Text zur Durchsicht:

Ich hatte da Bock drauf, auf i9 - meine GTX 970 mit 3,5 GB Speicher. Ich spiel doch auch gar nicht mehr. Ich spielte einst im Clan mit Teamspeak. Ewig neue Soldaten mit instabilen Rechnern. Einer im Teamspeak, ich installiere jetzt DirectX10. Ich so, Michael, was ist ds fürn Spasti ? Auf WIndows 7 DirectX10 drauförgeln....Da spielste gar nicht, nur PC Probleme am lösen.


----------



## sebgerken (9. März 2019)

*AW: Welche WaKü für i9-9900k ?*

Irgendwas geraucht heute Abend?!


----------



## OkidokiBanane (10. März 2019)

*AW: Welche WaKü für i9-9900k ?*

Mmmmmh  

Also ich entnehme den Posts folgendes  

Entweder ne richtige custom Wasserkühlung bauen oder es reicht auch ein NH-15d, weil er das Gleiche erreicht wie eine AIO 360?

Daten:
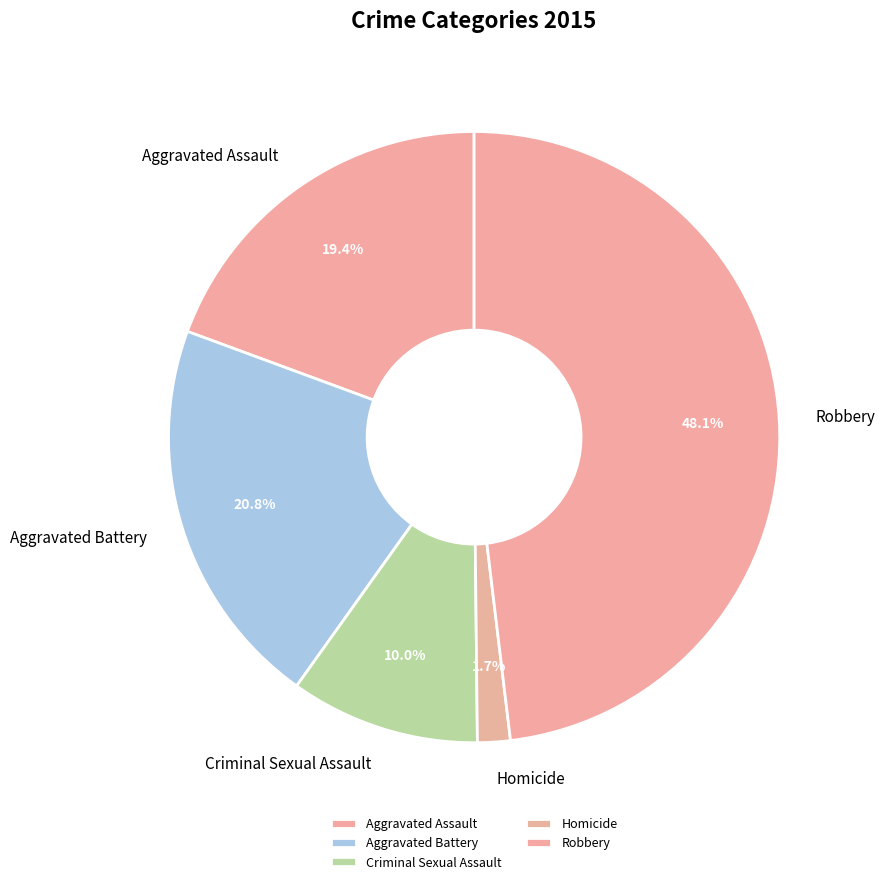

Count the number of slices in the pie.

5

Aufgabe: Schreibe den Forenauszug zur Wasserkühlung für den i9-9900k vollständig und unverändert ab.

Ausgabe:
Ich hatte da Bock drauf, auf i9 - meine GTX 970 mit 3,5 GB Speicher. Ich spiel doch auch gar nicht mehr. Ich spielte einst im Clan mit Teamspeak. Ewig neue Soldaten mit instabilen Rechnern. Einer im Teamspeak, ich installiere jetzt DirectX10. Ich so, Michael, was ist ds fürn Spasti ? Auf WIndows 7 DirectX10 drauförgeln....Da spielste gar nicht, nur PC Probleme am lösen.


----------



## sebgerken (9. März 2019)

*AW: Welche WaKü für i9-9900k ?*

Irgendwas geraucht heute Abend?!


----------



## OkidokiBanane (10. März 2019)

*AW: Welche WaKü für i9-9900k ?*

Mmmmmh  

Also ich entnehme den Posts folgendes  

Entweder ne richtige custom Wasserkühlung bauen oder es reicht auch ein NH-15d, weil er das Gleiche erreicht wie eine AIO 360?